Please return the data word for word and leave out any picture it contains.

BEGIN Raw data

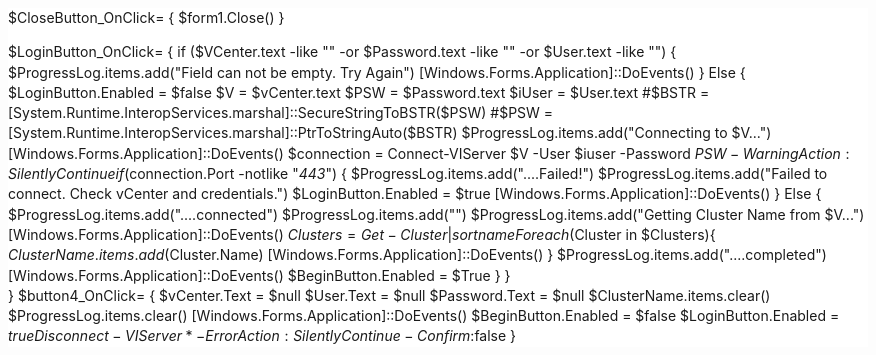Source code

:  $CloseButton_OnClick= 
 {
 $form1.Close()
 }
 
 $LoginButton_OnClick= 
 {
 if ($VCenter.text -like "" -or $Password.text -like "" -or $User.text -like "") {
 	$ProgressLog.items.add("Field can not be empty.  Try Again")
 	[Windows.Forms.Application]::DoEvents()
 	}
 Else {	
 	$LoginButton.Enabled = $false
 	$V = $vCenter.text
 	$PSW = $Password.text
 	$iUser = $User.text
 	#$BSTR = [System.Runtime.InteropServices.marshal]::SecureStringToBSTR($PSW)
 	#$PSW = [System.Runtime.InteropServices.marshal]::PtrToStringAuto($BSTR)
 	$ProgressLog.items.add("Connecting to $V...")
 	[Windows.Forms.Application]::DoEvents()
 	$connection = Connect-VIServer $V -User $iuser -Password $PSW -WarningAction:SilentlyContinue
 	if ($connection.Port -notlike "*443*") {
 		$ProgressLog.items.add("....Failed!")
 		$ProgressLog.items.add("Failed to connect. Check vCenter and credentials.")
 		$LoginButton.Enabled = $true
 		[Windows.Forms.Application]::DoEvents()
 	}
 	Else {
 	$ProgressLog.items.add("....connected")
 	$ProgressLog.items.add("")
 	$ProgressLog.items.add("Getting Cluster Name from $V...")
 	[Windows.Forms.Application]::DoEvents()
 	$Clusters = Get-Cluster | sort name
 		Foreach ($Cluster in $Clusters){
 			$ClusterName.items.add($Cluster.Name)
 			[Windows.Forms.Application]::DoEvents()
 		}
 	$ProgressLog.items.add("....completed")	
 	[Windows.Forms.Application]::DoEvents()	
 	$BeginButton.Enabled = $True
 	}
 }	
 }
 $button4_OnClick= 
 {
 $vCenter.Text = $null
 $User.Text = $null
 $Password.Text = $null
 $ClusterName.items.clear()
 $ProgressLog.items.clear()
 [Windows.Forms.Application]::DoEvents()
 $BeginButton.Enabled = $false
 $LoginButton.Enabled = $true
 Disconnect-VIServer * -ErrorAction:SilentlyContinue -Confirm:$false 
 }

END Raw data

Answer box:
Source code

:  $CloseButton_OnClick= 
 {
 $form1.Close()
 }
 
 $LoginButton_OnClick= 
 {
 if ($VCenter.text -like "" -or $Password.text -like "" -or $User.text -like "") {
 	$ProgressLog.items.add("Field can not be empty.  Try Again")
 	[Windows.Forms.Application]::DoEvents()
 	}
 Else {	
 	$LoginButton.Enabled = $false
 	$V = $vCenter.text
 	$PSW = $Password.text
 	$iUser = $User.text
 	#$BSTR = [System.Runtime.InteropServices.marshal]::SecureStringToBSTR($PSW)
 	#$PSW = [System.Runtime.InteropServices.marshal]::PtrToStringAuto($BSTR)
 	$ProgressLog.items.add("Connecting to $V...")
 	[Windows.Forms.Application]::DoEvents()
 	$connection = Connect-VIServer $V -User $iuser -Password $PSW -WarningAction:SilentlyContinue
 	if ($connection.Port -notlike "*443*") {
 		$ProgressLog.items.add("....Failed!")
 		$ProgressLog.items.add("Failed to connect. Check vCenter and credentials.")
 		$LoginButton.Enabled = $true
 		[Windows.Forms.Application]::DoEvents()
 	}
 	Else {
 	$ProgressLog.items.add("....connected")
 	$ProgressLog.items.add("")
 	$ProgressLog.items.add("Getting Cluster Name from $V...")
 	[Windows.Forms.Application]::DoEvents()
 	$Clusters = Get-Cluster | sort name
 		Foreach ($Cluster in $Clusters){
 			$ClusterName.items.add($Cluster.Name)
 			[Windows.Forms.Application]::DoEvents()
 		}
 	$ProgressLog.items.add("....completed")	
 	[Windows.Forms.Application]::DoEvents()	
 	$BeginButton.Enabled = $True
 	}
 }	
 }
 $button4_OnClick= 
 {
 $vCenter.Text = $null
 $User.Text = $null
 $Password.Text = $null
 $ClusterName.items.clear()
 $ProgressLog.items.clear()
 [Windows.Forms.Application]::DoEvents()
 $BeginButton.Enabled = $false
 $LoginButton.Enabled = $true
 Disconnect-VIServer * -ErrorAction:SilentlyContinue -Confirm:$false 
 }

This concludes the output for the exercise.